Killed
To Dress
Bzzzzzzz!
"Miss Wilkins? Could you ask the Hendersons to come into
my office, please?"
"Right away, Sir!"
"Ah! Frank! Janice! Nice to see you. Those horns
look better every time I see them. I'm glad they're in
the
center
of your forehead instead of on your behinds."
"Our... behinds, Sir?"
"Yeah, engineering had a bug up its butt about aerodynamics
and thought the head-mounted horn would impede your laminar
airflow
but I
told them to stick it where the sun don't shine. And I
know about
sunless
environments,
believe you me."
"Ain't that the truth, Sir! So, uh, what would you like
to see us about?"
"Well, to get right down to brass tacks the two kids,
Adam and Eve, you know them, they live down by The Tree,
are having a sort of going-away party tomorrow and I need
both
of
your
skins
in order to
make some clothing for them as a parting gift."
"Huh? You mean, you want to put our skin over their skin?
Don't they already have skin? Last time I checked they
met all
the skin requirements that I'm aware of. Besides, don't
we sort of, you know, need our skin to keep out guts from
flopping around and all?"
"Yes, I know this seems all strange and new but, trust
me, it's for the best. So if you'll just go down to Human
Resources and sign a few forms we'll get this old ball
rolling."
"So that's how it is, huh?
We've been with this company since the very beginning and
now you're just gonna throw us to the wolves without a
by your leave? Well, you're gonna have to do better than
that, pal! I know my rights! What about my benefits?

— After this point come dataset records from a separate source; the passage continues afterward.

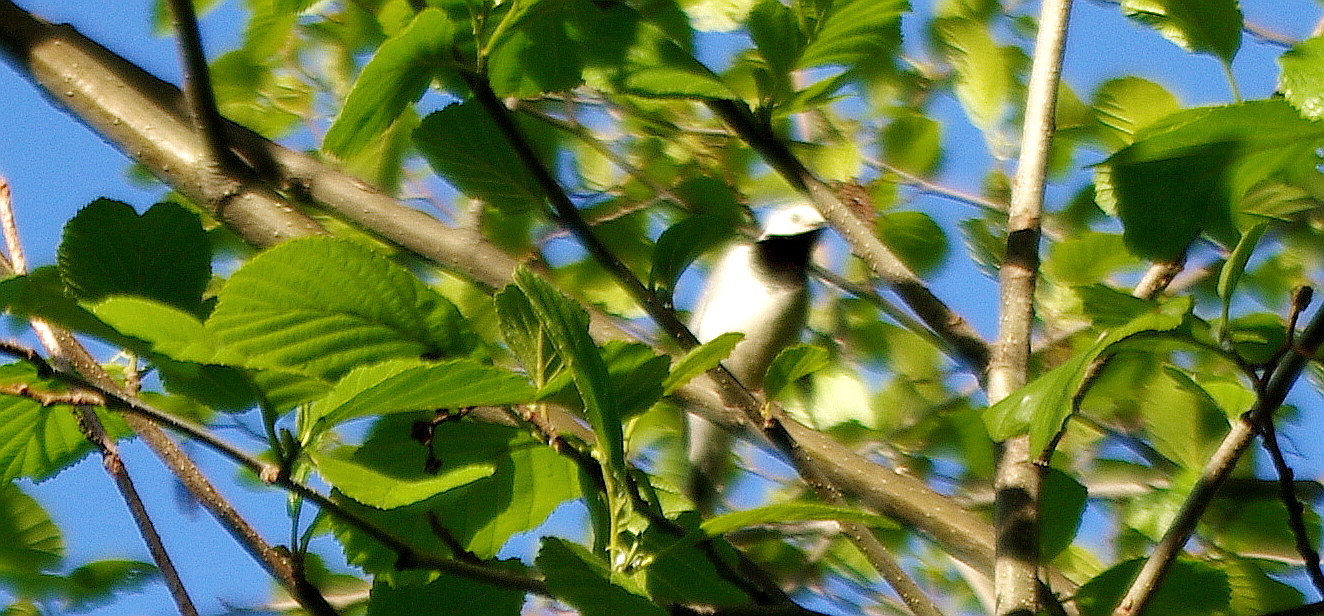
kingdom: Animalia
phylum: Chordata
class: Aves
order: Passeriformes
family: Motacillidae
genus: Motacilla
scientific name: Motacilla alba
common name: White wagtail
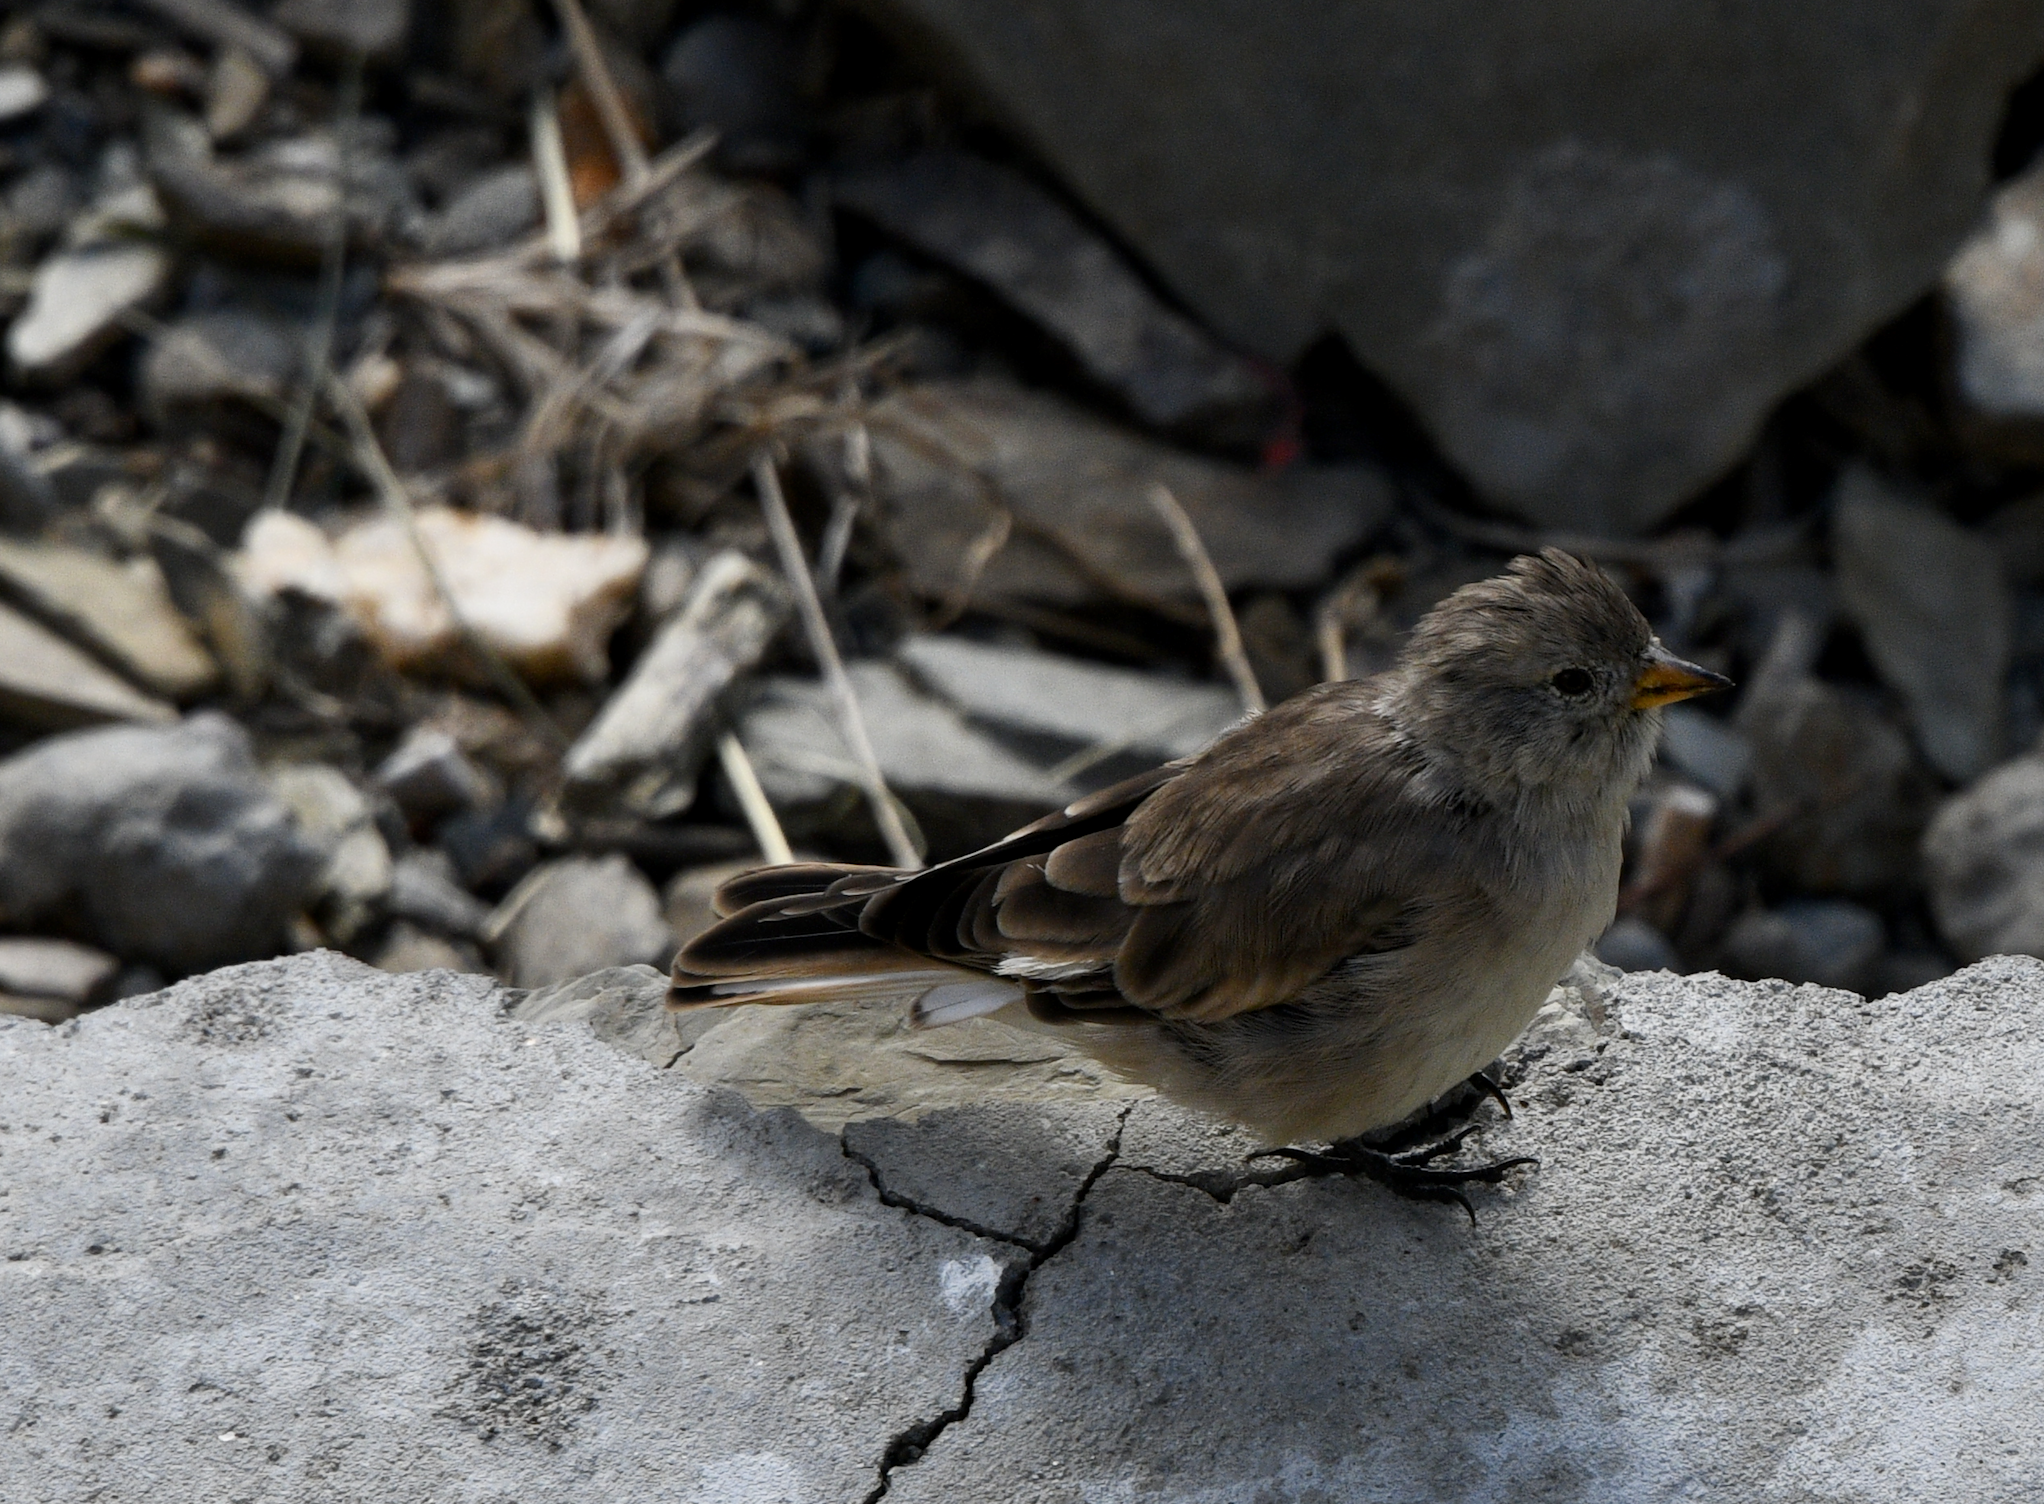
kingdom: Animalia
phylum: Chordata
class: Aves
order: Passeriformes
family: Passeridae
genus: Montifringilla
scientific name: Montifringilla adamsi
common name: Tibetan snowfinch
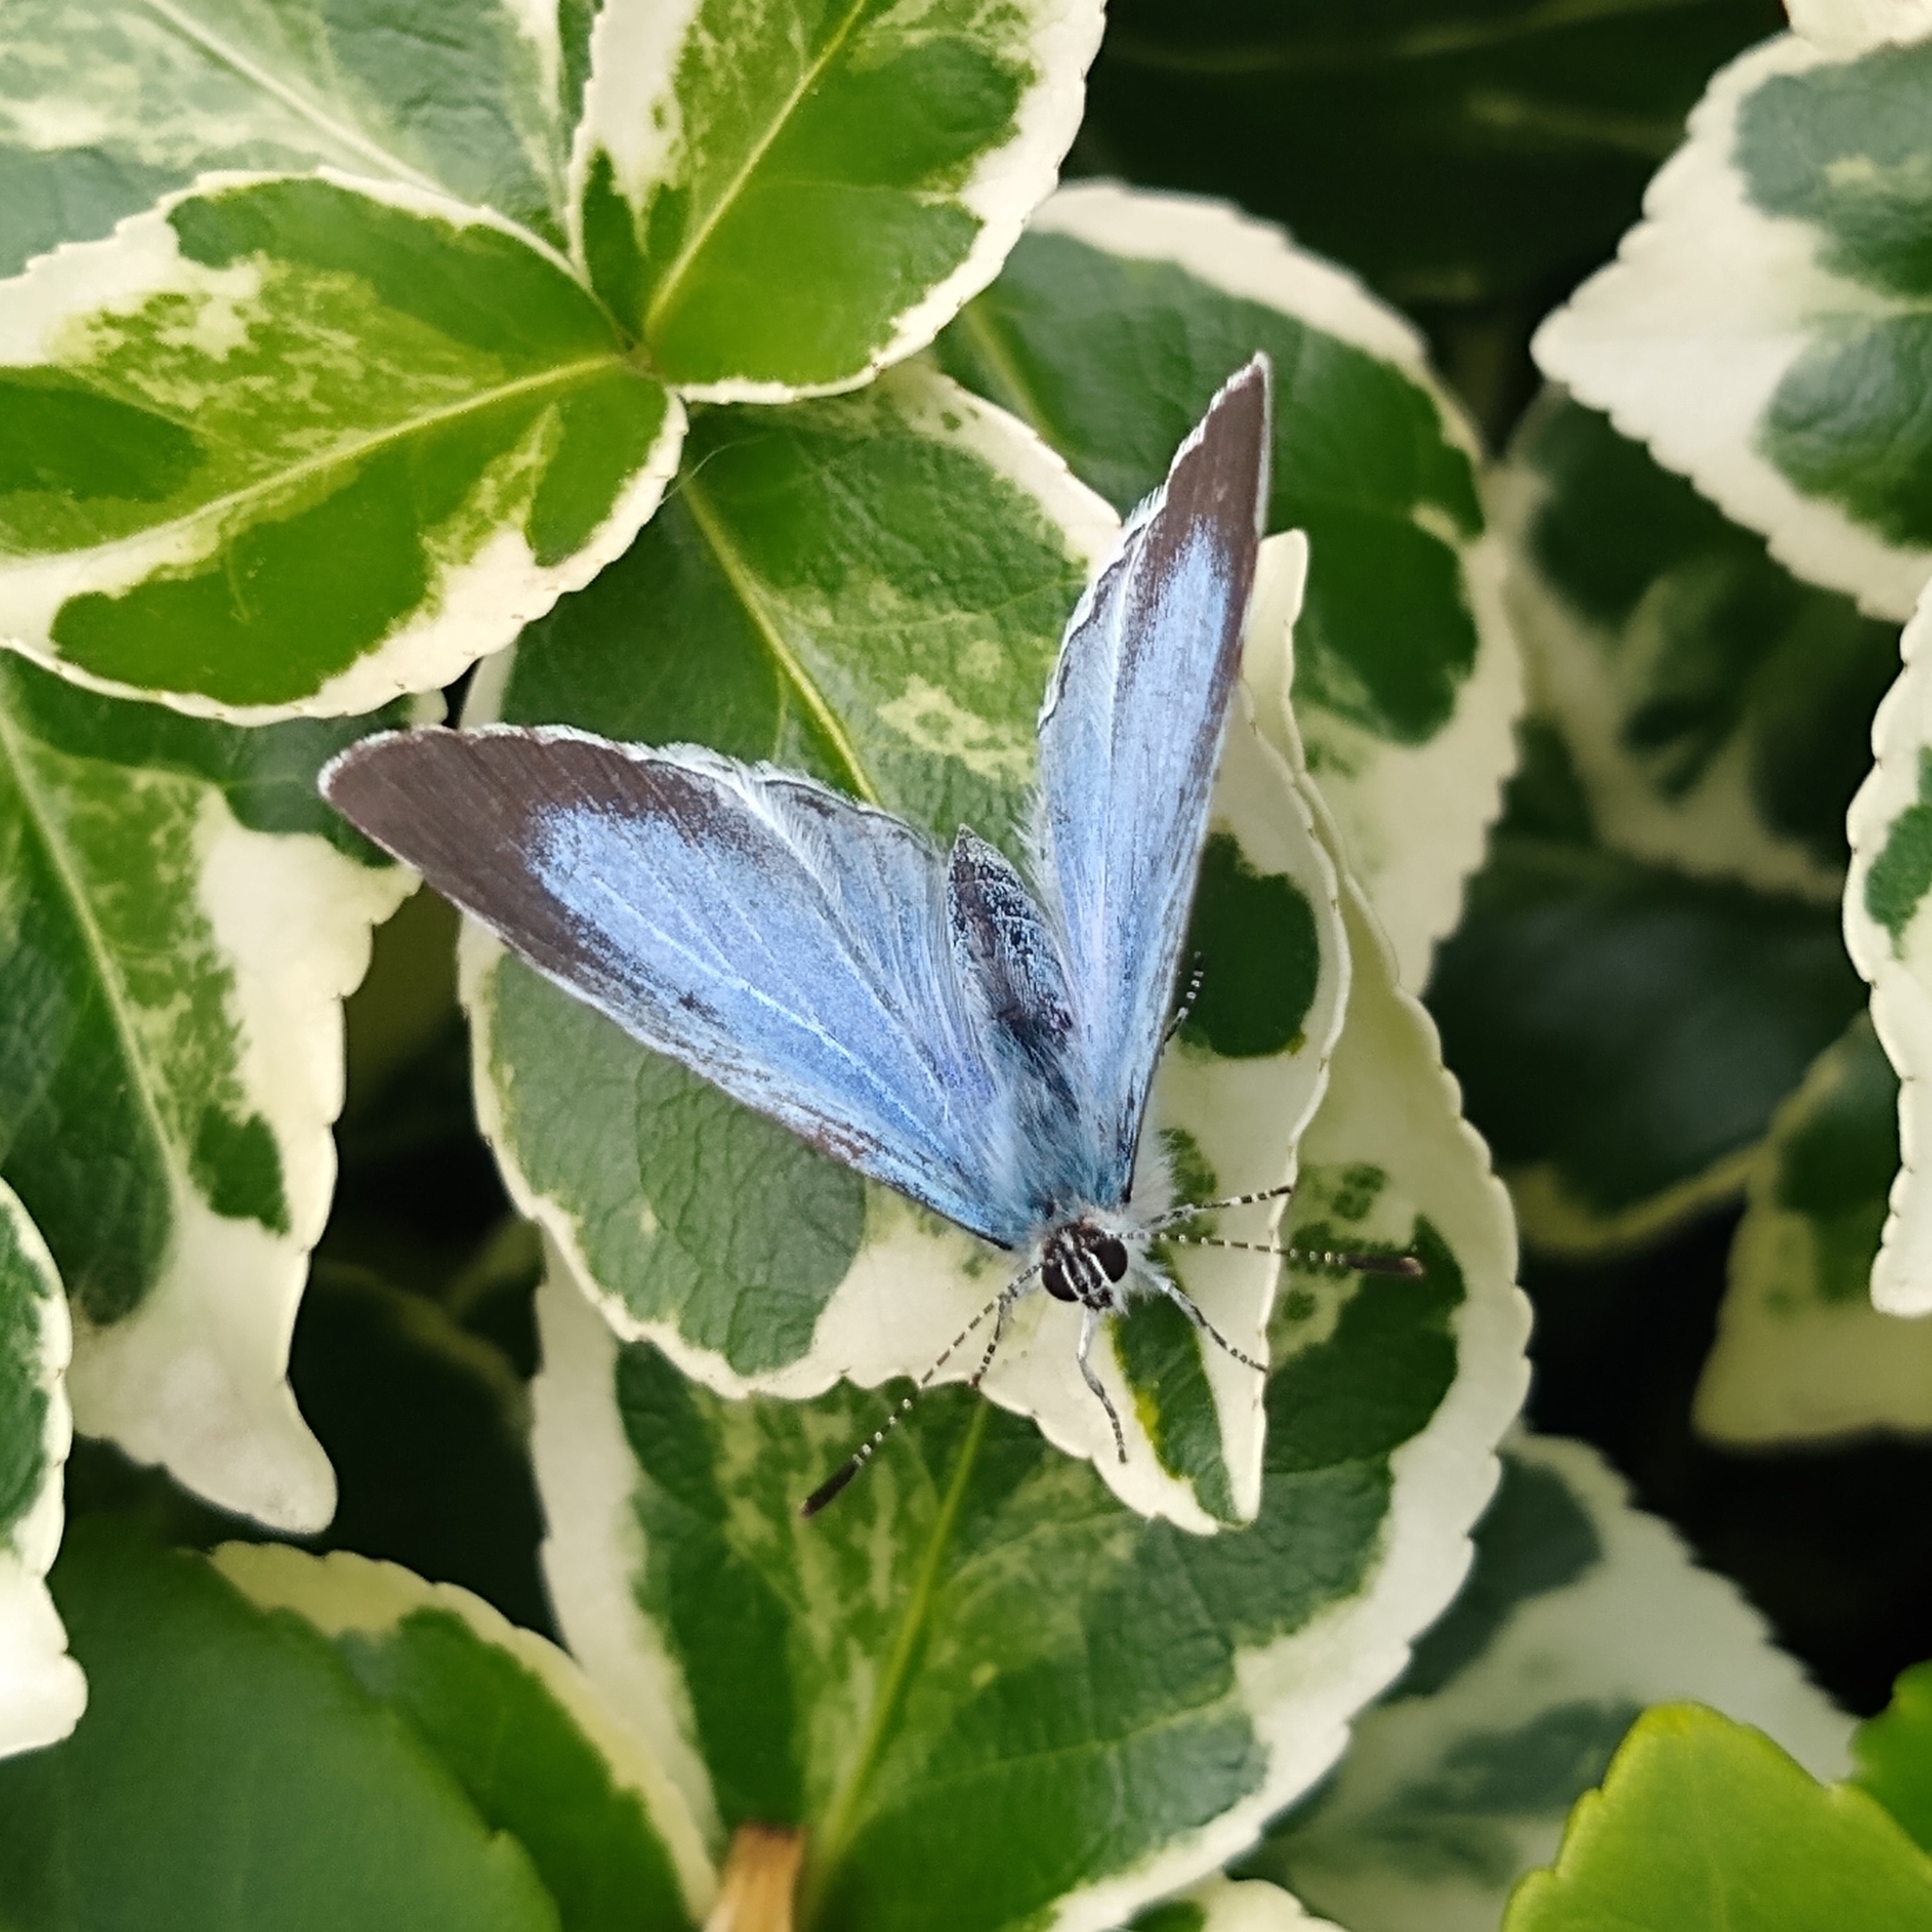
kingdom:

What
happens
to my pension? Answer me that, big man!"
"Security!"
"That's right! Sic your goons on me! Well, you'll be hearing
from my lawyer! I will take this world and everything on
it
before
I'm
done! You just wait!"
"Okay, pal. Calm down. Calm down. Just follow me downstairs to
the nice offices and we'll sign some nice papers and everything
will be nice again. Okay?"
"Fine. C'mon, Janice. Let's get out of this two-bit paradise
before someone sucks our eyeballs out, too."
Slam!
Bzzzzzzzzzz.
"Wilkins! Are they gone?"
"Yes, sir. I'll let you know when they arrive at processing."
"Fine. Anything else on the agenda for today?"
"Yes, sir. R&D needs your okay on these plumbing
designs for the emergency flooding system, and marketing
has a
new rainbow prototype they're anxious for you to approve."
"Excellent. Just let me hit the old can and I'll be with
them shortly."
"Excellent, Sir, but, before you go, I've been handed
a memo. It appears that the unicorns have eaten of the
fruit of the Tree
of Knowledge, are aware of their nakedness, and are now
demanding skins of their own. What should I tell them?"
"Tell them 'Touche', Miss Wilkins. Touche', indeed."